Republicans are asking what they did wrong in the 2006 midterms. This is a question with many answers. But few missteps were more foolish - and few will be harder to correct - than those made with Latino voters wrote Tamar Jacoby of the Manhattan Institute.
The appointment this week of Cuban-born Sen. Mel Martinez of Florida to chair the Republican National Committee is a good way to make a new start. But the damage done in the last year goes deeper than symbolism, and it will take more than one appointment to undo it.
Though Democrats have been wooing these voters longer and have won the lifetime loyalties of many in the second and third generations, immigrants have been up for grabs - and for more than 10 years now Republicans have been making a hard run at them. That effort was working pretty well. Between 1996 and 2004, Bush and Karl Rove managed to double the percentage of Latinos voting Republican in presidential elections: up from 21% for Bob Dole to a whopping 44% for Bush two years ago.
Other Republicans across the country were making similar inroads. In 2004, Bush advisor Matthew Dowd said that in the years ahead, the GOP would have to keep its share above 40% if it wanted to remain the majority party. But that scenario failed to account for the Republicans who didn't get it - and in the last year or so these naysayers have destroyed everything Bush built.
Republican hard-liners in the House refused to enact the president's immigration reform. They passed a bill making felons of illegal immigrants, not because it was good law but merely to make a political point. They spent recent months demagoguing the immigration issue, first at a series of "field hearings" in their districts and then on the campaign trail, casting newcomers as terrorists and criminals and anyone who seemed to side with them as un-American. The problem was as much about tone as substance - many Latinos are also worried about illegal immigration. But the hard-liners' grandstanding added up, and there was no mistaking the message: Not only illegal immigrants but 30 million Latino voters heard Republicans saying, "We don't like you."

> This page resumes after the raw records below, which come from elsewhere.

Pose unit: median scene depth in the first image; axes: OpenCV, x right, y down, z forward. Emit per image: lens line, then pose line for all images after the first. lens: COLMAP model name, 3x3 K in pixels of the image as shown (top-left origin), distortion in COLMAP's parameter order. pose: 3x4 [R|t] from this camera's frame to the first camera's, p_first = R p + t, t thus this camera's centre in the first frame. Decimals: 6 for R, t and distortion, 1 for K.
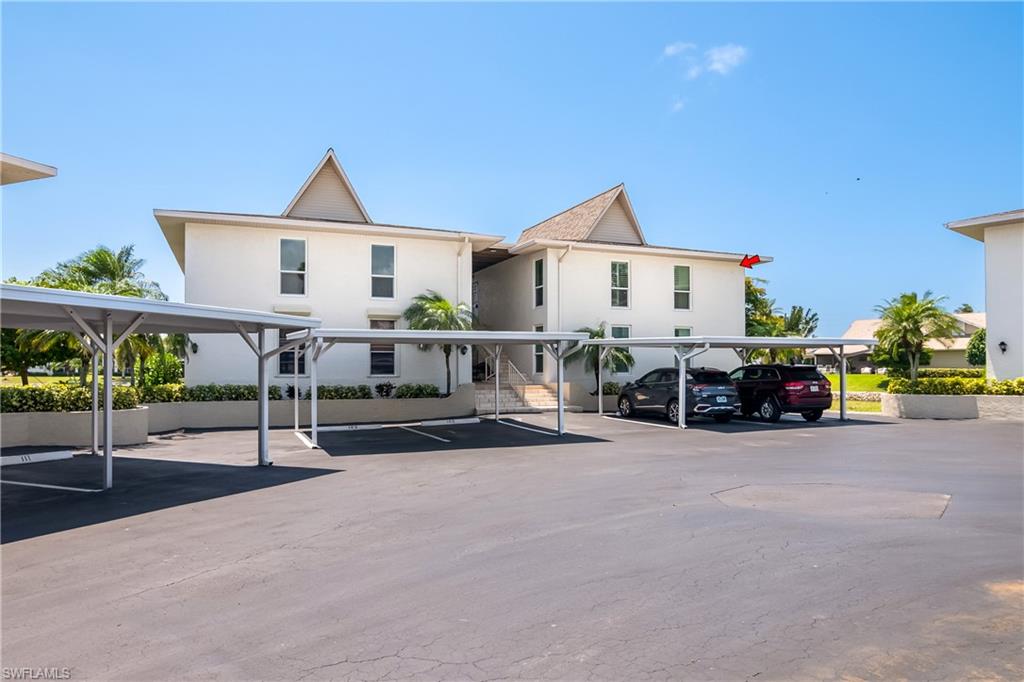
lens RADIAL K [[649.0, 0, 512.0], [0, 649.0, 341.0], [0, 0, 1]] dist [-0.000053, -0.000006]
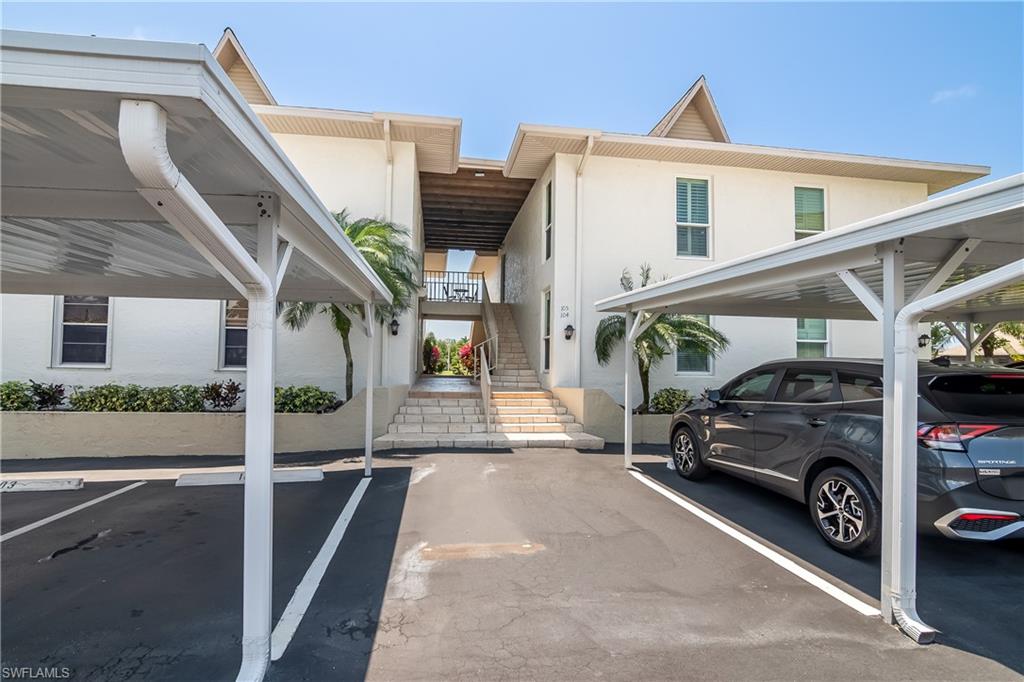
lens RADIAL K [[493.7, 0, 512.0], [0, 493.7, 341.0], [0, 0, 1]] dist [-0.019073, -0.000232]
pose [[0.970379, 0.002990, -0.241571, 0.135442], [-0.005331, 0.999945, -0.009035, 0.030912], [0.241531, 0.010055, 0.970341, 0.630123]]
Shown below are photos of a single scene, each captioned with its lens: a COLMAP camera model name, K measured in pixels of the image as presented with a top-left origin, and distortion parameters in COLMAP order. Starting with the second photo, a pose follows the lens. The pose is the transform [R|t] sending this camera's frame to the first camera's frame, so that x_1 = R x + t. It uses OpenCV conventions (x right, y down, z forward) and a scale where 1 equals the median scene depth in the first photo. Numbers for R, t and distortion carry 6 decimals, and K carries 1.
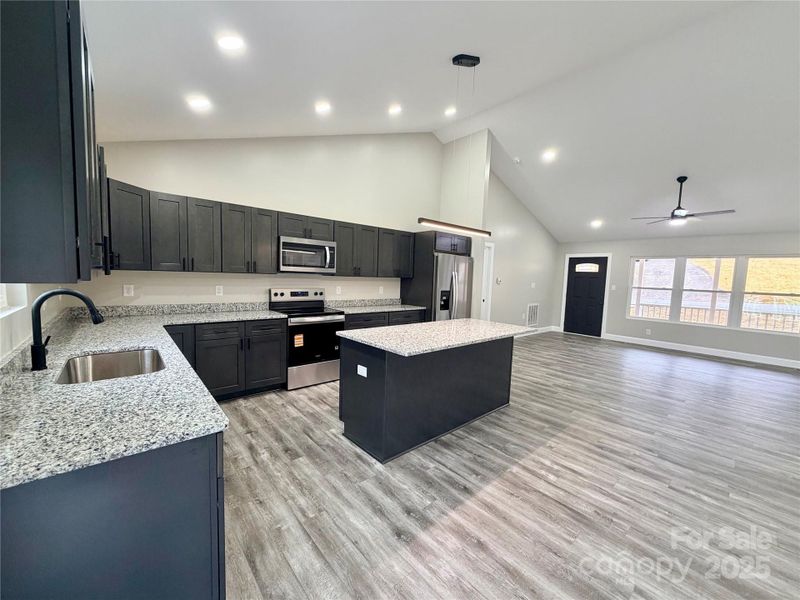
lens RADIAL K [[318.5, 0, 400.0], [0, 318.5, 300.0], [0, 0, 1]] dist [0.002119, 0.000165]
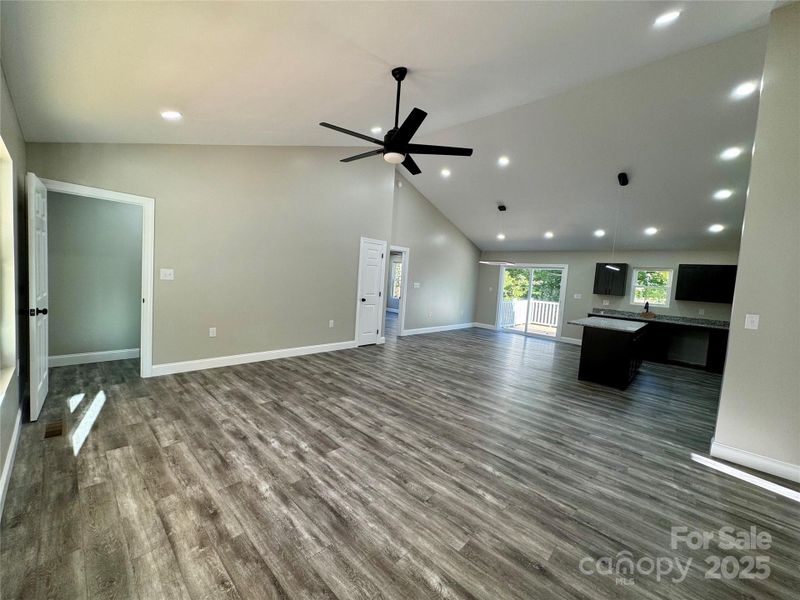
lens RADIAL K [[318.5, 0, 400.0], [0, 318.5, 300.0], [0, 0, 1]] dist [0.002119, 0.000165]
pose [[-0.989618, -0.096274, -0.106711, 1.258584], [-0.111129, 0.983412, 0.143354, -0.125906], [0.091140, 0.153725, -0.983902, 2.166274]]
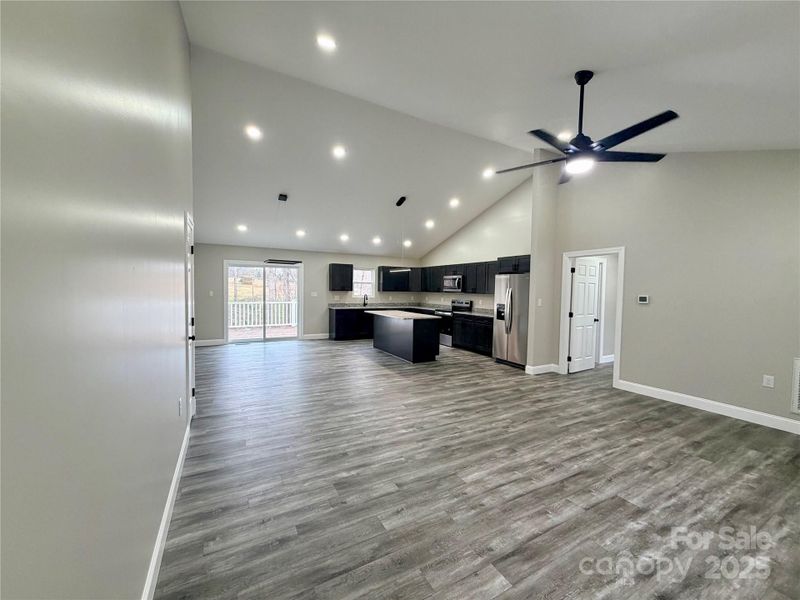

The results were hardly surprising. Last week, Latinos voted 70% to 29% in favor of Democrats. And it could be argued that this shift is what decided the election. According to exit polls, white voters were split more or less evenly between the two parties, with Latinos, Asians and blacks making the difference on election night. In Indiana, U.S. Reps. John Hostettler, Chris Chocola and Mike Sodrel all sided with House hardliners and tried to use the illegal immigration issue. Rep. Chocola is shown talking with a Latino voter after his debate with Democrat Joe Donnelly in Rochester. Chocola ran TV ads splitting with President Bush on the immigration issue. He lost to Donnelly 54-46 percent.
I think Howey hits the nail on the head. Unfortunately for the GOP, I don't think the party leaders fully understand this yet.